Babo et mon oncle ont trouvé un travail stable et dès lors la coexistence avec les autres réfugiés est devenue pénible. Nous continuions à vivre ensemble, cependant dans la maison et dans la cour, nous n’étions plus égaux. Tout tournait autour de la répartition des choses. Fadil se plaignait chaque jour, il trouvait injuste de tout partager entre cinq familles, la répartition devait se faire en fonction du nombre d’enfants. Babo l’écoutait et lui le harcelait :
— Tu es malin Damir. Tu me donnes raison, mais en réalité mes fils doivent se contenter d’un beefsteak pour trois alors que ton neveu Samir continue d’en recevoir un entier pour lui seul.
Fadil était en colère contre mon oncle, il était en colère contre sa propre femme qui avait fait trop d’enfants, il était en colère contre les volontaires, il était en colère contre l’Italie.
Un soir, nous nous sommes assis autour d’une grande table dressée dans la cour. C’était l’été, nos mères et les volontaires avaient préparé le dîner.

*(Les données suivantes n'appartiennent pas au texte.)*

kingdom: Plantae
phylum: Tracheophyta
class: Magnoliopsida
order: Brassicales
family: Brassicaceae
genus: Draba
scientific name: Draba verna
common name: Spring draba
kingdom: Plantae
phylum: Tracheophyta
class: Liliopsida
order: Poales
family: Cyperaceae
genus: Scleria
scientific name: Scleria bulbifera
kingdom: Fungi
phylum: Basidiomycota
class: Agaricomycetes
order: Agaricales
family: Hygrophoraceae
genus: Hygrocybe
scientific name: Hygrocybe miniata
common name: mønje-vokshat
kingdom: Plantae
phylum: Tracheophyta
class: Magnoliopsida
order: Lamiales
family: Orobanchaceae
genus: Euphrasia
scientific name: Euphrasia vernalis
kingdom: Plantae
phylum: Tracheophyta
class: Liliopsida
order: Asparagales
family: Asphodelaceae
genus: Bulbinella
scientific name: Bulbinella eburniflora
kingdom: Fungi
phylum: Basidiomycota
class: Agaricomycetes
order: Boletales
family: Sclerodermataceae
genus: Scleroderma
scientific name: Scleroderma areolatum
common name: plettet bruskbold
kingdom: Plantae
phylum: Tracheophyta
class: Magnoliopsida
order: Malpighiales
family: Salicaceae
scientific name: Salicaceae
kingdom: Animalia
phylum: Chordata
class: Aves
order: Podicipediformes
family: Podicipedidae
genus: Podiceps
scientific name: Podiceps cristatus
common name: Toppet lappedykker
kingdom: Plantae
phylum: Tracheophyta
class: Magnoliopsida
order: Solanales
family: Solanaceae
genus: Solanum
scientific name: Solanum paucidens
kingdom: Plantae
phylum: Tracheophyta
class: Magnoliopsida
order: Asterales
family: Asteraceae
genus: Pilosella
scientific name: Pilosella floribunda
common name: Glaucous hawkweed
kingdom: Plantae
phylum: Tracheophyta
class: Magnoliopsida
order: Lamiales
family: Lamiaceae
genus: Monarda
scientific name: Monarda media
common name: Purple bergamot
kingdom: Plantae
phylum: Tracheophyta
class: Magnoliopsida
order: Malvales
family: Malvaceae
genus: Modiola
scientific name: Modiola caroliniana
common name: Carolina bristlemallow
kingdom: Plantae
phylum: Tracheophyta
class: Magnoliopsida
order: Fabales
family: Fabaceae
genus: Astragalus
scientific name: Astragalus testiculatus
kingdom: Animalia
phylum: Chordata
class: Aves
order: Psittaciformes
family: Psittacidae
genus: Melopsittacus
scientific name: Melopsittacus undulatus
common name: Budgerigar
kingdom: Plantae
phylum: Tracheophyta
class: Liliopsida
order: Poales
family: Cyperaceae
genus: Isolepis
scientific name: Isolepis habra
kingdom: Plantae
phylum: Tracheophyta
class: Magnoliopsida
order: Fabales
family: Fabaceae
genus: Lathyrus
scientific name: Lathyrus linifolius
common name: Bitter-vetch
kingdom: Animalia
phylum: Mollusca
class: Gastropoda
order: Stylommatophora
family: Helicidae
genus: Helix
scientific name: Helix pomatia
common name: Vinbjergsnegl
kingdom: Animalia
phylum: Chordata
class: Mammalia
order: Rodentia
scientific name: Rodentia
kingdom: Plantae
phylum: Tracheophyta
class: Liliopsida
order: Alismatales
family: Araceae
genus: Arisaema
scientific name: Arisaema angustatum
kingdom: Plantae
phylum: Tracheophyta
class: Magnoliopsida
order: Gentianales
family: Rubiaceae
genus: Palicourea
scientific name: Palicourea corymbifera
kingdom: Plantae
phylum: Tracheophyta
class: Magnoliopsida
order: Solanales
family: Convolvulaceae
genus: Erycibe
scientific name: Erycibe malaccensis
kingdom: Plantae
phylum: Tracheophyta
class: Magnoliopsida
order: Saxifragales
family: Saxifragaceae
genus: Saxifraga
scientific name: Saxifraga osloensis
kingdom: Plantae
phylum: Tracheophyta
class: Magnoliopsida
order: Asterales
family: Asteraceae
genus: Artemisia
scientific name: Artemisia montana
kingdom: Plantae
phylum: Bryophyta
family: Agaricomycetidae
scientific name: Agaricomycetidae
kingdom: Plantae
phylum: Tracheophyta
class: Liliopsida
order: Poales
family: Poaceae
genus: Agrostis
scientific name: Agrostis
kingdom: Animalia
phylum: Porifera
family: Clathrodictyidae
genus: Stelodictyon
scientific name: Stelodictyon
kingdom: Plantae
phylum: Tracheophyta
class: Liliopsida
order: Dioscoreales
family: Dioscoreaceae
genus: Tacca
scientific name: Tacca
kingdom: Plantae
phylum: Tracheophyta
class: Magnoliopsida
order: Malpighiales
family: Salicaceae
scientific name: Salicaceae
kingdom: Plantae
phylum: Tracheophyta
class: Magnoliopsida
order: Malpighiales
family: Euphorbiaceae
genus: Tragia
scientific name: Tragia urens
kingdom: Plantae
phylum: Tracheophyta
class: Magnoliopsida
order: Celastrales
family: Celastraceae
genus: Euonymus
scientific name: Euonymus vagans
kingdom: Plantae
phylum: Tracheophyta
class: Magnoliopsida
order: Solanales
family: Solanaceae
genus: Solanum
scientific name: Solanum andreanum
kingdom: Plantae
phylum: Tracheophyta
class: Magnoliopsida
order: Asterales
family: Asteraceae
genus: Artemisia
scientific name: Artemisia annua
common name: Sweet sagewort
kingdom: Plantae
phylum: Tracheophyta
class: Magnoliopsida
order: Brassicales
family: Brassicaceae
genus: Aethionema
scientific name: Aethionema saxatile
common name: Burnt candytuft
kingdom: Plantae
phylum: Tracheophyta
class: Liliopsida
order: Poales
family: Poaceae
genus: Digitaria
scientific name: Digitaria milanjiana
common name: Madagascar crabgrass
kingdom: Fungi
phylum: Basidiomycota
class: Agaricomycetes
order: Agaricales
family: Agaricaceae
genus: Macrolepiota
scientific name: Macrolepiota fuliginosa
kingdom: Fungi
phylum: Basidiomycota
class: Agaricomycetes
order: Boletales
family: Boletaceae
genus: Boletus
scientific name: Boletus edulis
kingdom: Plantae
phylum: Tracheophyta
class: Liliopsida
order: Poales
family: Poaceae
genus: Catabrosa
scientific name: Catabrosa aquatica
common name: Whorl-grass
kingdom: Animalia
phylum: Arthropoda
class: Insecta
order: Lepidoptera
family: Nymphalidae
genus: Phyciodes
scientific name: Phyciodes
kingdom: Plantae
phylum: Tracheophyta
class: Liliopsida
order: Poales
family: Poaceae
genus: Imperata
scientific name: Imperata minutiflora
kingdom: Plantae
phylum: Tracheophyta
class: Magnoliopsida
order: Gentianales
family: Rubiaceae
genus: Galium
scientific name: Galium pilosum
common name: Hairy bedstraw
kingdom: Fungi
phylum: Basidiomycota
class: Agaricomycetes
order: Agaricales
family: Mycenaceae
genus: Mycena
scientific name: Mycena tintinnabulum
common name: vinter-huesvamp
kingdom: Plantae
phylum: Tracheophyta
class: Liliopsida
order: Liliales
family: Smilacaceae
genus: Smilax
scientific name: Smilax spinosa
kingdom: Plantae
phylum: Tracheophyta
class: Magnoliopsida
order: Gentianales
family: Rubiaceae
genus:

Emilia venait presque chaque jour, elle aidait tout le monde, mais nous étions sa famille préférée. Je l’observais de loin. L’affection que je ressentais pour elle au fond de moi me troublait. Je désirais son regard, ses étreintes, ses attentions, ses petits cadeaux. Pourtant quelque chose me disait que tout cela avait un prix, aussi je me tenais à distance.
Franco a tout à coup demandé :
— Qu’attendez-vous de l’Italie ?
— De ne pas crever, a répondu Fadil à brûle-pourpoint.
Mon père a rougi.
— J’aspire à être traité comme un citoyen, a-t-il dit en serrant les poings, chez nous, nous avions tout, il ne nous serait jamais passé par la tête de nous en aller, nous avons été chassés, a-t-il expliqué vivement, il était presque à bout de souffle tant il s’efforçait d’aligner les mots d’une langue qu’il connaissait mal.
Avant de s’en aller Franco s’est approché de lui.
— Un jour je veux que vous veniez dîner chez nous.
Babo lui a souri, et pour la première fois depuis un temps dont je ne me souvenais même pas, il m’a semblé heureux. Franco a glissé sa main dans sa poche et m’a tendu un bonbon. J’ai attendu un signe de mon père, puis avec la rapidité d’un lézard je l’ai fait disparaître. Franco a éclaté de rire, j’ignore si c’était pour l’empressement ou la fougue que j’avais mis dans ce geste. C’était mon bonbon, je ne voulais le partager avec personne.